2018年9月19日水曜日

第1962話 やっちゃ場から三角地帯まで (その2)

北新宿は淀橋市場内の「伊勢屋食堂」にて
ビール&つまみを楽しみながら
メニュー吟味の長考に入った。
長考といっても5分少々に過ぎないけど―。

ほう、ケチャップ味のポークソテーねェ。
普段あまり食べない料理を試すとするか―。
フツーにとんかつでもいいんだが、ちょいとひねりを加え、
ついでにケチャップの甘みを賞味しようじゃないか―。

15センチほどの豚クンは7つにカットされていた。
食べやすいサイズだし、付きすぎない脂身がよくて
ビールの友にはピッタリである。
よほどもう1本という気になったが
本日は夕刻より深飲みの予定につき、思いとどまる。

座った小卓の左側は壁、正面も壁、その右が入り口。
視界に入るのは出入りする客ばかりで
音声は聞こえても店内の様子は判らない。
やっちゃ場だけにそうしてる間にも野菜が次々と届く。
大根は釧路、キャベツは長野、冬瓜は三浦半島、
ダジャレじゃなくって茄子は那須。
アハハ、上手くできてるなァ。

食べ終えて大久保から中央線で代々木。
山手線に乗り換え、原宿到着。
この駅の混雑がまたヒドかった。

**演習用レコード:**
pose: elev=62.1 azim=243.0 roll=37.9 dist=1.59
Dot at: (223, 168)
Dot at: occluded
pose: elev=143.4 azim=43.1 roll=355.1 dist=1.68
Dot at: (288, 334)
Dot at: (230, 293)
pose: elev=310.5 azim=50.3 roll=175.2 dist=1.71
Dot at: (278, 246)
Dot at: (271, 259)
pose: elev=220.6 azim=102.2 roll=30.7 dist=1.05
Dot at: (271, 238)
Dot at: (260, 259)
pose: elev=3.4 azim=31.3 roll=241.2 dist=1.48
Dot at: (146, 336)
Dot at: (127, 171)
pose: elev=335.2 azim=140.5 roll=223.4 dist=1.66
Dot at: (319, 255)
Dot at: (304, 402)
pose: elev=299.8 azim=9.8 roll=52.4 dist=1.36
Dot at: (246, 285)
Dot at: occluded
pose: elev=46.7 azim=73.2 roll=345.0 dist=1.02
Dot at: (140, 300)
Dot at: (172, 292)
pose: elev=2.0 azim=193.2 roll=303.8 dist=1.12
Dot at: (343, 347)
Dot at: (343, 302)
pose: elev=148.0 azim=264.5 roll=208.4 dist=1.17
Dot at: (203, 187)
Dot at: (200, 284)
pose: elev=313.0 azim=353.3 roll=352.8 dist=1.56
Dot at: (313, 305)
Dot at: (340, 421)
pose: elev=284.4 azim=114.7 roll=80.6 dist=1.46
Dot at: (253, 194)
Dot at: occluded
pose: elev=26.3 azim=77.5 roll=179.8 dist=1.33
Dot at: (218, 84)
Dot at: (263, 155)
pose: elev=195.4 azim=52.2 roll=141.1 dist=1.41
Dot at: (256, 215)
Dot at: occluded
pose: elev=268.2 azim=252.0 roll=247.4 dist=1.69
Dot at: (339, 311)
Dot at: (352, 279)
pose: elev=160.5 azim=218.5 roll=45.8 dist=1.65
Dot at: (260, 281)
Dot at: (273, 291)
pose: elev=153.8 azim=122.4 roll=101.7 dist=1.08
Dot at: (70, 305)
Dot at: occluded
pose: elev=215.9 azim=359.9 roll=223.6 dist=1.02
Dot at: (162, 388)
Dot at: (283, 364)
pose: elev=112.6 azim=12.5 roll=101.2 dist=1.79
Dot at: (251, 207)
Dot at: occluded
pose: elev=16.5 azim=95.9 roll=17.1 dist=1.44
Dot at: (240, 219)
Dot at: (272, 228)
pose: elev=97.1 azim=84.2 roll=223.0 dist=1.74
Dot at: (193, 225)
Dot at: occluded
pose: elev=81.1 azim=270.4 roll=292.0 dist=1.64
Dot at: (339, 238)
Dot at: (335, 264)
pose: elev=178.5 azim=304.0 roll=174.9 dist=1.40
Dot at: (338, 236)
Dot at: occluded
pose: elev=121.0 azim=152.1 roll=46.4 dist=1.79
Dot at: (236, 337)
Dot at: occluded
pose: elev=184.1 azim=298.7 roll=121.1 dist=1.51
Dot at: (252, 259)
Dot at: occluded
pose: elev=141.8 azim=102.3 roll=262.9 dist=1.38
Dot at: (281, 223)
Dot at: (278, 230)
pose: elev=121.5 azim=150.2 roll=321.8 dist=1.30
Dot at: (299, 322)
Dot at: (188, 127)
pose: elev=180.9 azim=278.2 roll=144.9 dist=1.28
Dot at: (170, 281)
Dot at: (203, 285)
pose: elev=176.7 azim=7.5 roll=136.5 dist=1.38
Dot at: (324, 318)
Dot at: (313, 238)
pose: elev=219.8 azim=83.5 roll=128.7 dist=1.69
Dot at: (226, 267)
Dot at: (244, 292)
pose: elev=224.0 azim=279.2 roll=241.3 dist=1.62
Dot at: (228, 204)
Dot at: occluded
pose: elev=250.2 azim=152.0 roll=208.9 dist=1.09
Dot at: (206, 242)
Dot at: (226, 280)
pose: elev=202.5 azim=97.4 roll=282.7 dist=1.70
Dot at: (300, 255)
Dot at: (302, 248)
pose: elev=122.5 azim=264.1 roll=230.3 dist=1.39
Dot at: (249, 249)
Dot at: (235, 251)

**演習課題:**
A – 抜粋を一字一句変えずに全文出力せよ。
B – レコードのうち「pose: elev=160.5 azim=218.5」を含む行から「Dot at: (272, 228)」を含む行までを、「pose」を「camera」に置き換えて出力せよ。それ以外の箇所は変更しないこと。
抜粋とレコードは互いに独立した資料である。

**課題解答:**
A –
2018年9月19日水曜日

第1962話 やっちゃ場から三角地帯まで (その2)

北新宿は淀橋市場内の「伊勢屋食堂」にて
ビール&つまみを楽しみながら
メニュー吟味の長考に入った。
長考といっても5分少々に過ぎないけど―。

ほう、ケチャップ味のポークソテーねェ。
普段あまり食べない料理を試すとするか―。
フツーにとんかつでもいいんだが、ちょいとひねりを加え、
ついでにケチャップの甘みを賞味しようじゃないか―。

15センチほどの豚クンは7つにカットされていた。
食べやすいサイズだし、付きすぎない脂身がよくて
ビールの友にはピッタリである。
よほどもう1本という気になったが
本日は夕刻より深飲みの予定につき、思いとどまる。

座った小卓の左側は壁、正面も壁、その右が入り口。
視界に入るのは出入りする客ばかりで
音声は聞こえても店内の様子は判らない。
やっちゃ場だけにそうしてる間にも野菜が次々と届く。
大根は釧路、キャベツは長野、冬瓜は三浦半島、
ダジャレじゃなくって茄子は那須。
アハハ、上手くできてるなァ。

食べ終えて大久保から中央線で代々木。
山手線に乗り換え、原宿到着。
この駅の混雑がまたヒドかった。

B –
camera: elev=160.5 azim=218.5 roll=45.8 dist=1.65
Dot at: (260, 281)
Dot at: (273, 291)
camera: elev=153.8 azim=122.4 roll=101.7 dist=1.08
Dot at: (70, 305)
Dot at: occluded
camera: elev=215.9 azim=359.9 roll=223.6 dist=1.02
Dot at: (162, 388)
Dot at: (283, 364)
camera: elev=112.6 azim=12.5 roll=101.2 dist=1.79
Dot at: (251, 207)
Dot at: occluded
camera: elev=16.5 azim=95.9 roll=17.1 dist=1.44
Dot at: (240, 219)
Dot at: (272, 228)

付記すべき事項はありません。